I feel the wind slow to a stop and the water being held against the walls flows back to cover the floor and creep up the stairs again.
We both back away from the wet stairs as a loud squeal echoes from outside.
We run back to the window and look down in amazement.
The whales are back, this time with the little boat floating just outside the shattered windows of the level we came in through.
Jules and I exchange a look, each of us asking the other if we are really going to do this, trust a bunch of killer whales?
Almost as one, we both shrug like, fuck it, and move down the flooded stairs to the next level and over to the broken window we originally came in through.
I reach out and drag the boat in closer until it bumps into the building’s floor and hold it steady as Jules climbs in.
He grabs the frame of the broken window to keep the boat in place while I get in and sit down.
It’s not a very big boat at all, more like the size of a paddle boat you would find in a lake.
Don’t care. It’ll get us to shore if these whales do what they said they would because there are no actual paddles to be found.
The pod surrounds us, clicking and chirping.
“You gonna name them?” Julian asks with a smirk.
“That one’s definitely Carl,” I say, pointing to the closest whale.
Carl nudges the boat forward like he agrees, making me hum a surprised laugh. This is so beyond real right now. I should be losing my shit, but for some reason, I’m calmer than I’ve been since waking up in a saltwater soaked bed this morning.
As the whales guide us toward the edge of the flooded zone by bumping the boat ahead, I can’t stop staring around me at the destruction.
This shouldn’t be real. None of it should be.

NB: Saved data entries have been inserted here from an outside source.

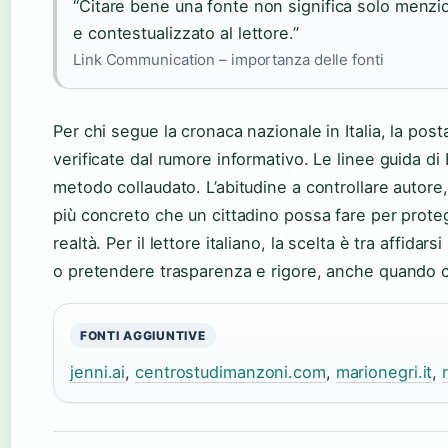
“Citare bene una fonte non significa solo menzio
e contestualizzato al lettore.”
Link Communication – importanza delle fonti
Per chi segue la cronaca nazionale in Italia, la post
verificate dal rumore informativo. Le linee guida di
metodo collaudato. L’abitudine a controllare autore,
più concreto che un cittadino possa fare per prote
realtà. Per il lettore italiano, la scelta è tra affida
o pretendere trasparenza e rigore, anche quando c
FONTI AGGIUNTIVE
jenni.ai
,
centrostudimanzoni.com
,
marionegri.it
,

I look away when I see a few more bodies floating face down in the water and turn my face up to the sky.
My shoulders immediately hunch lower at the huge, way too close, cracked moon that fills the sky.
How the fuck did that even happen? Something must have crashed into it for it to move so much closer to Earth and crack like that.

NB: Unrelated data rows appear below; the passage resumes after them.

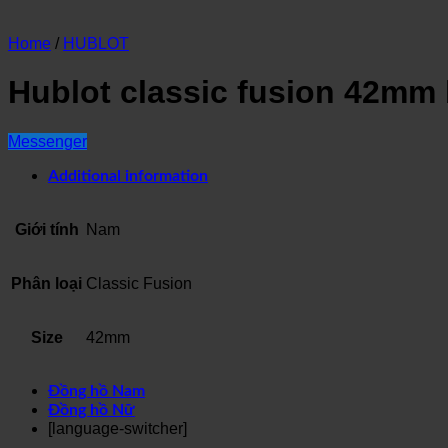
Home
/
HUBLOT
Hublot classic fusion 42mm 
Messenger
Additional information
Giới tính
Nam
Phân loại
Classic Fusion
Size
42mm
Đồng hồ Nam
Đồng hồ Nữ
[language-switcher]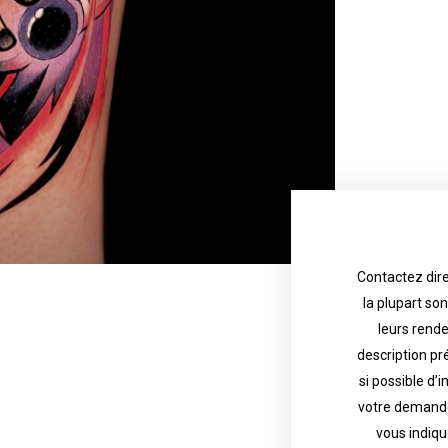
Contactez dire
la plupart so
the tattoo 
with referenc
leurs rend
description pr
description o
their appoint
si possible d’
votre demande
most are in g
Contact direct
vous indiqu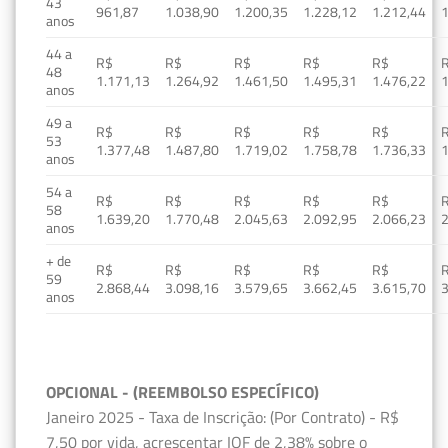
43
961,87
1.038,90
1.200,35
1.228,12
1.212,44
1
anos
44 a
R$
R$
R$
R$
R$
48
1.171,13
1.264,92
1.461,50
1.495,31
1.476,22
1
anos
49 a
R$
R$
R$
R$
R$
53
1.377,48
1.487,80
1.719,02
1.758,78
1.736,33
1
anos
54 a
R$
R$
R$
R$
R$
58
1.639,20
1.770,48
2.045,63
2.092,95
2.066,23
2
anos
+ de
R$
R$
R$
R$
R$
59
2.868,44
3.098,16
3.579,65
3.662,45
3.615,70
3
anos
OPCIONAL - (REEMBOLSO ESPECÍFICO)
Janeiro 2025 - Taxa de Inscrição: (Por Contrato) - R$
7,50 por vida, acrescentar IOF de 2,38% sobre o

But we have satellites and telescopes. You’d think there would have been some kind of warning from NASA or astronomers?
I pull my gaze away and focus on Julian who is looking from whale to whale nervously.

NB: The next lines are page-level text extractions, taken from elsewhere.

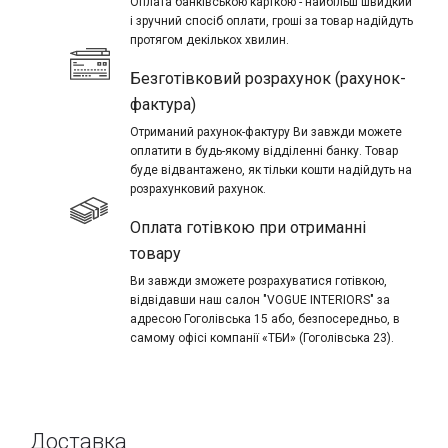
Оплата банківською карткою - найбільш швидкий
і зручний спосіб оплати, гроші за товар надійдуть
протягом декількох хвилин.
Безготівковий розрахунок (рахунок-
фактура)
Отриманий рахунок-фактуру Ви завжди можете
оплатити в будь-якому відділенні банку. Товар
буде відвантажено, як тільки кошти надійдуть на
розрахунковий рахунок.
Оплата готівкою при отриманні
товару
Ви завжди зможете розрахуватися готівкою,
відвідавши наш салон "VOGUE INTERIORS" за
адресою Гоголівська 15 або, безпосередньо, в
самому офісі компанії «ТБИ» (Гоголівська 23).
Доставка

Julian murmurs, “What do we even say to them?”
“Thank you?” I whisper. Then louder, “Thank you, Carl and friends!”
The whales let out one final burst of whistles and chirps before diving and a sense of contentment flows through me, but they don’t speak to me in the same way as earlier.
I panic for a moment that they’re leaving us stranded until I realize that we’re almost to where the shore is now and they had to stop because the water was too shallow.
I hop out first and turn to help Jules. “Come on, Moses. Let’s go find dry socks and answers.”
He snorts. “Sure, Steve Irwin, but if I start growing a beard and hearing voices from above, I’m blaming you.”
We step onto solid ground and for the first time all day, I believe we might actually survive this.